I expect the overall eurozone economy to grow by 1.4% in 2014. Despite this tepid forecast, however, I think the European stock rally will continue as long as three supporting conditions continue—interest rates are kept low by central bankers…China, the eurozone’s largest trading partner, continues to grow its economy respectably…and European companies sustain even modest improvements in earnings. The stocks of many profitable and solid European companies still sell for 50% to 80% below their historic highs—so even modest earnings growth could easily set bargain-seeking investors on fire.

 

BEST WAYS TO INVEST

Don’t feel that it’s too late if you missed the rally in European stocks over the past year. That rally has been led by various multinational companies with stocks that had been very cheap mainly because the companies are headquartered in Europe. These include luxury-goods makers and banks. One of the biggest reasons they rallied is that they derive most of their revenues from faster-­growing overseas markets. But there are better stock-­picking strategies and new leaders beginning to emerge that profit more from a recovering Europe than from economic gains in the US and Asia…

Buy British. The United Kingdom’s GDP is expected to grow 1.7% in 2014, substantially faster than the eurozone, and British housing prices are rising at their fastest pace in seven years. Because the UK has retained its own currency and central bank, investors can gain exposure to European markets without facing the biggest challenges of eurozone politics. My ­favorite British stocks now… 

Kingfisher (KGFHY) is the largest home-improvement retailer in Europe, with more than 1,030 stores in eight countries, including France, Ireland,  Poland, Russia and China. Similar to The Home Depot and Lowe’s in the US, which have seen huge stock price gains in recent years, Kingfisher benefits from the housing rebound in the UK. Recent share price: $12.28.

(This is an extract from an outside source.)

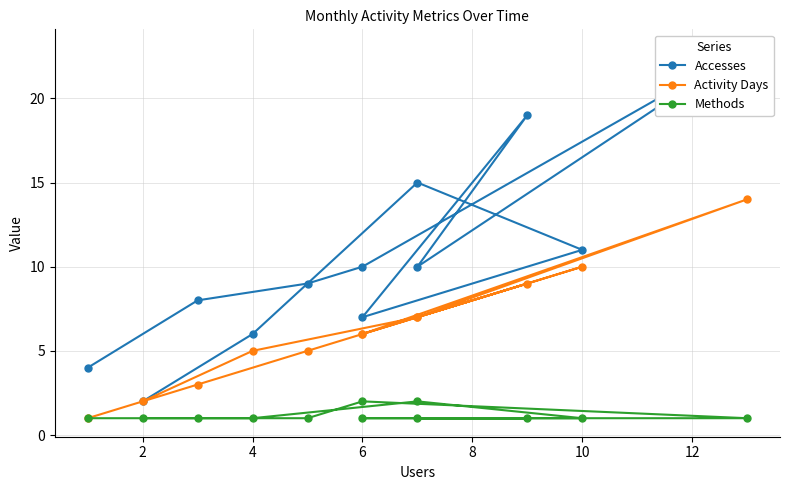

Which series has the widest spread of values?

Accesses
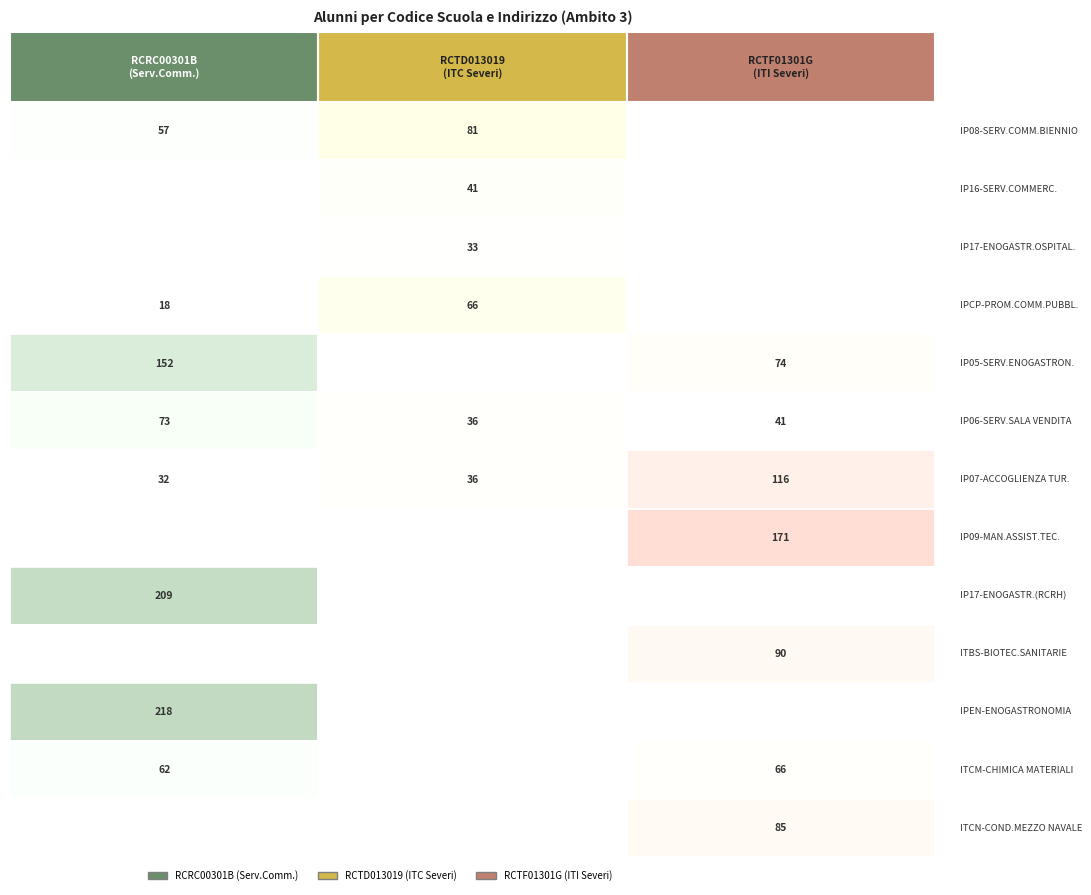

Is it true that RCTD013019 equals 81 at 0?

True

Marks & Spencer Group (MAKSY) is a century-old department store chain with more than 1,100 stores, three-­quarters of them in the UK. Its merchandise includes the new Downton Abbey line of soaps and scented candles. Its stock price has increased by 20% this year. Recent share price: $14.60.

Consider stocks of companies that benefit from consumer demand in northern Europe. These companies will benefit from consumer strength in the healthiest parts of Europe, including Germany, whose economy is expected to grow 1.8% in 2014, and Ireland, expected to grow 2.2%. In contrast, the outlook for most of southern Europe is unattractive, although improving. For instance, Spain’s GDP likely will grow just 0.9% next year, and its unemployment rate is nearly 30%.

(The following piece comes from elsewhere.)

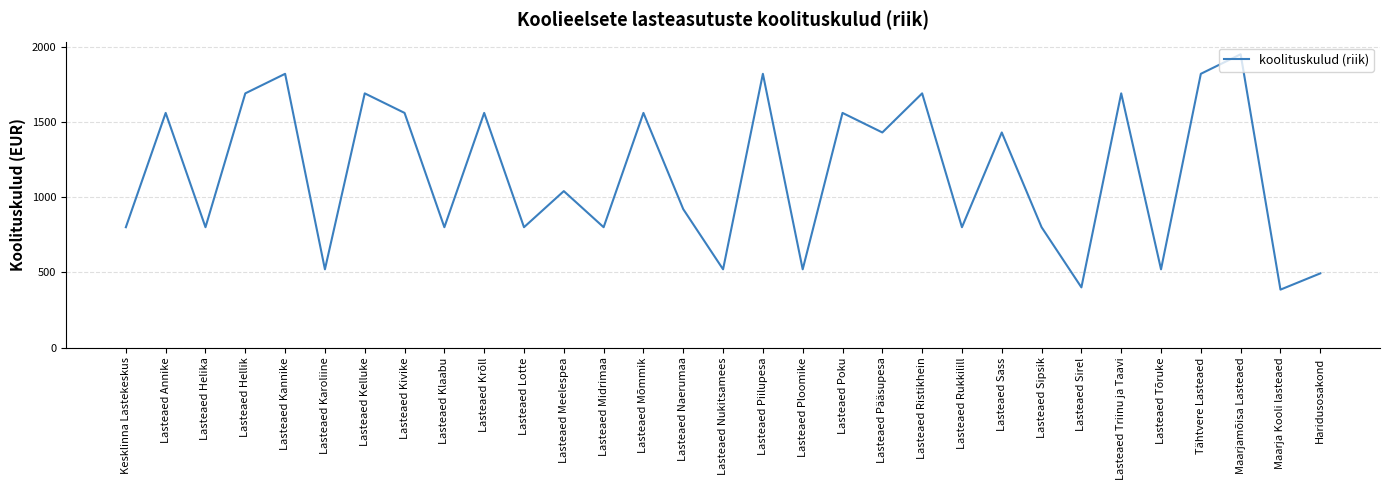

What is the difference between the maximum and minimum values?

1565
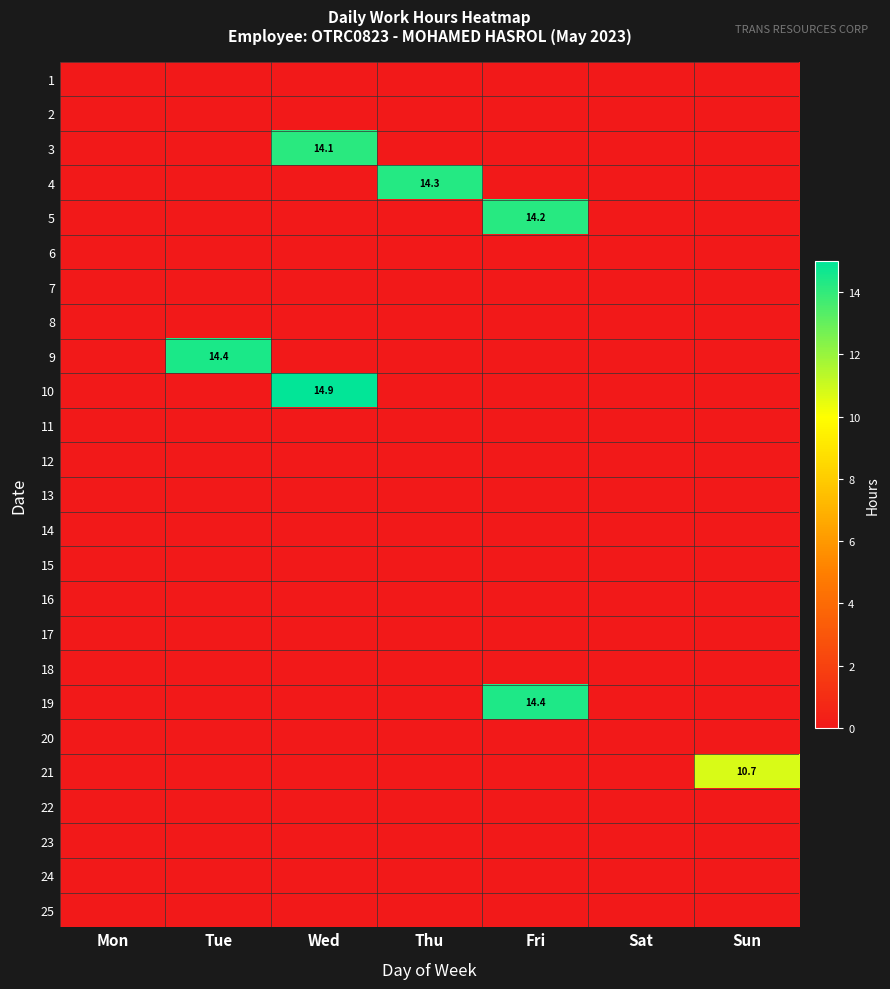

How many data points does each series have?

7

My favorite northern Europe consumer-oriented stocks now…

Accor SA (ACRFF) is a major European hotel company, with the largest number of hotels in France, where it is based. It is benefiting from rising business travel. Accor has sold off much of its real estate holdings and low-end chains such as Motel 6, which was part of its unsuccessful foray into North America, to concentrate on franchising its more profitable chains, such as Sofitel and Novotel. Recent share price: $39.35.

Metro AG (MTTRY) is the biggest retailer in Germany, with more than 2,200 stores ranging from consumer-electronics chains and department stores to self-service warehouses that sell in bulk to businesses. Its stock is up 41% this year but 53% below its five-year high. Recent share price: $7.71.

Seek bargains among oil and gas giants. Their stocks haven’t had the same run-up as other multinational companies based in Europe because low global inflation and weak economies have restrained energy prices. But these companies should profit from renewed strength in both China and Europe. In the meantime, the stocks offer very attractive dividend yields. My favorite oil and gas giants now…

Royal Dutch Shell PLC (RDS.B), based in the Netherlands, is one of the largest energy companies in the world and one of the leading players in liquid natural gas, especially in China and other countries in Asia. Recent dividend yield: 5.3%. Recent share price: $67.36.

Repsol S.A. (REPYY) is a Madrid-based oil explorer and driller. Spain’s fiscal problems have scared away investors, leaving Repsol’s stock price weak despite its gains following recent major oil and gas discoveries in Alaska and Algeria. Recent dividend yield: 4.7%. Recent share price: $23.36.